◆ **ABOUT THIS EXERCISE**:
In the entries below, every line with the string "plus" is to be reported.

◆ **Data entries**:
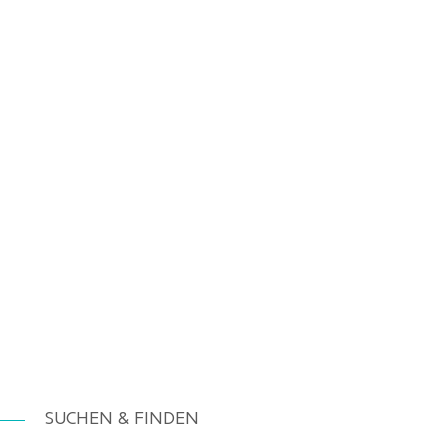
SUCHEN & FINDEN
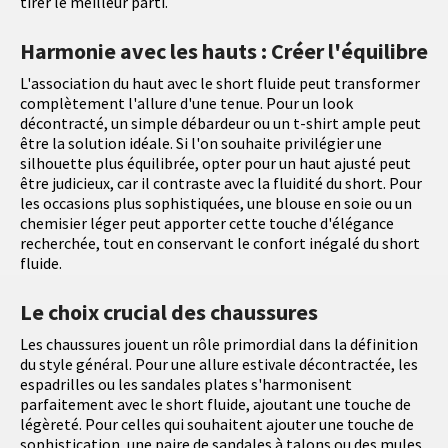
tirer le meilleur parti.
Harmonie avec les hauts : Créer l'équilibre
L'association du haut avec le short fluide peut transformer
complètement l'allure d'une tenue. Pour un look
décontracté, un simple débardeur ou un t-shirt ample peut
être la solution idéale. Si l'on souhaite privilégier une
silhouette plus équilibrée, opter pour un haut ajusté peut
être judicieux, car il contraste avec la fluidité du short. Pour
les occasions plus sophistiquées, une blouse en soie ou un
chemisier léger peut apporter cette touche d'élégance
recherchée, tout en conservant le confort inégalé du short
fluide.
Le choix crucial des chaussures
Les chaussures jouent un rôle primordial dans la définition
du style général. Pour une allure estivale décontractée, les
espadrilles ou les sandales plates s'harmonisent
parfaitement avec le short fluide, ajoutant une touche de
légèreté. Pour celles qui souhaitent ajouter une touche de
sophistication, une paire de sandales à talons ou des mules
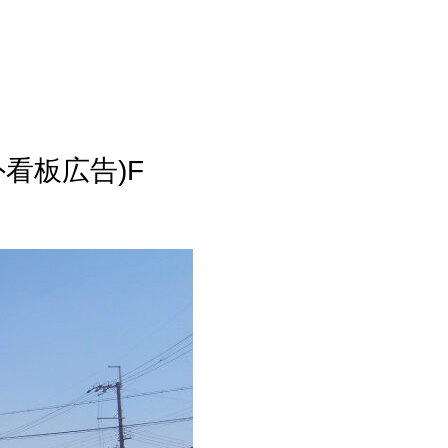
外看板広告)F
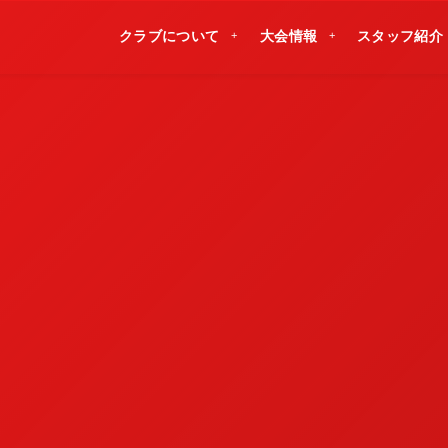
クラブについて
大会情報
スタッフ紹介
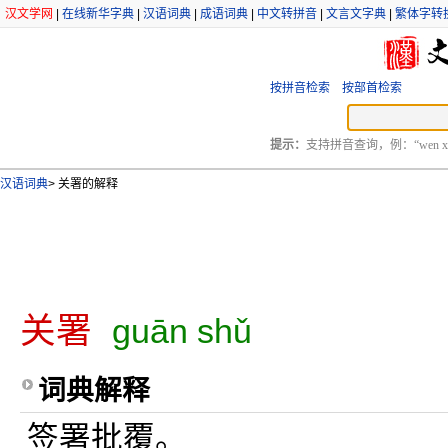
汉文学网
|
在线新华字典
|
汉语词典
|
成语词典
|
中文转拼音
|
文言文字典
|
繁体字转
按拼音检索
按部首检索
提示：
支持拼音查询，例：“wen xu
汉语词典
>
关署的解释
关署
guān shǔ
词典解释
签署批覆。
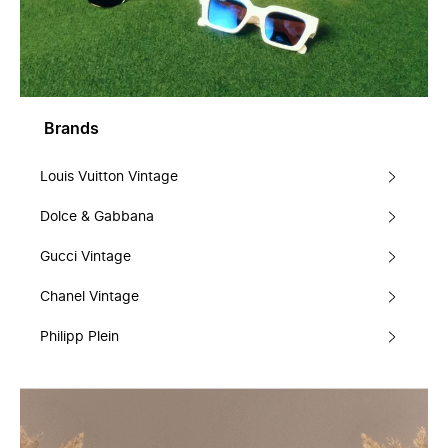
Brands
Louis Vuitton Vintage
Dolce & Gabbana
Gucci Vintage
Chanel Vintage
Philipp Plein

---

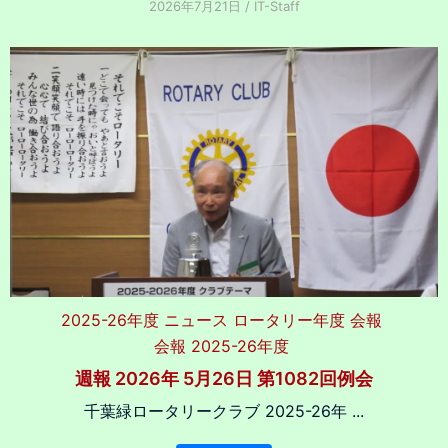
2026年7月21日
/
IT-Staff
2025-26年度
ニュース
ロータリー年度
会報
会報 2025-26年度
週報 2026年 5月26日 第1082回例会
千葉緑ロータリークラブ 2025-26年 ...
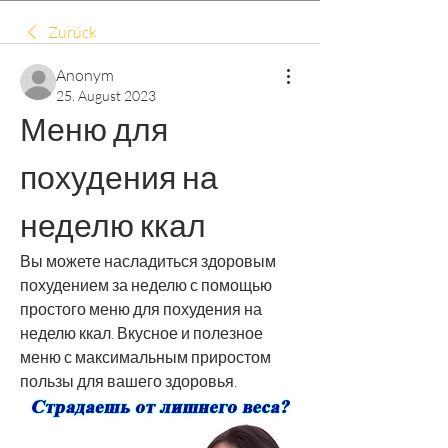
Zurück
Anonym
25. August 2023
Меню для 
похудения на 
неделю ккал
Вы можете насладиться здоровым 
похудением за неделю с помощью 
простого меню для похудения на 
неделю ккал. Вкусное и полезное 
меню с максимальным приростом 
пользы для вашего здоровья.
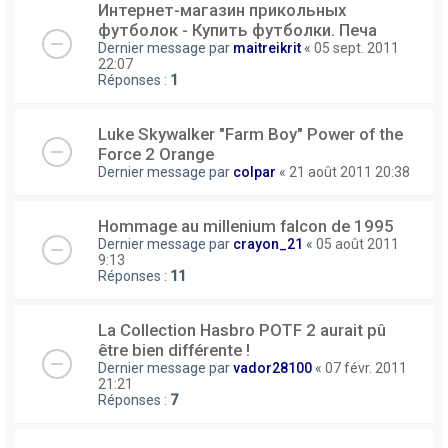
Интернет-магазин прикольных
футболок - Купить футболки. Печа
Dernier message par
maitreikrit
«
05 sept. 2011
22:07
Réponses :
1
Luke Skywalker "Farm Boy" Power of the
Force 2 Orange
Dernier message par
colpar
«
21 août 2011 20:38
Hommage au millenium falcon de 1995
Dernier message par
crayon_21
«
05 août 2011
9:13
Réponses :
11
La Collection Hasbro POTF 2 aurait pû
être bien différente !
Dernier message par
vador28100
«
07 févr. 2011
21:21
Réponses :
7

◆ **TASK RESPONSE**:
silhouette plus équilibrée, opter pour un haut ajusté peut
les occasions plus sophistiquées, une blouse en soie ou un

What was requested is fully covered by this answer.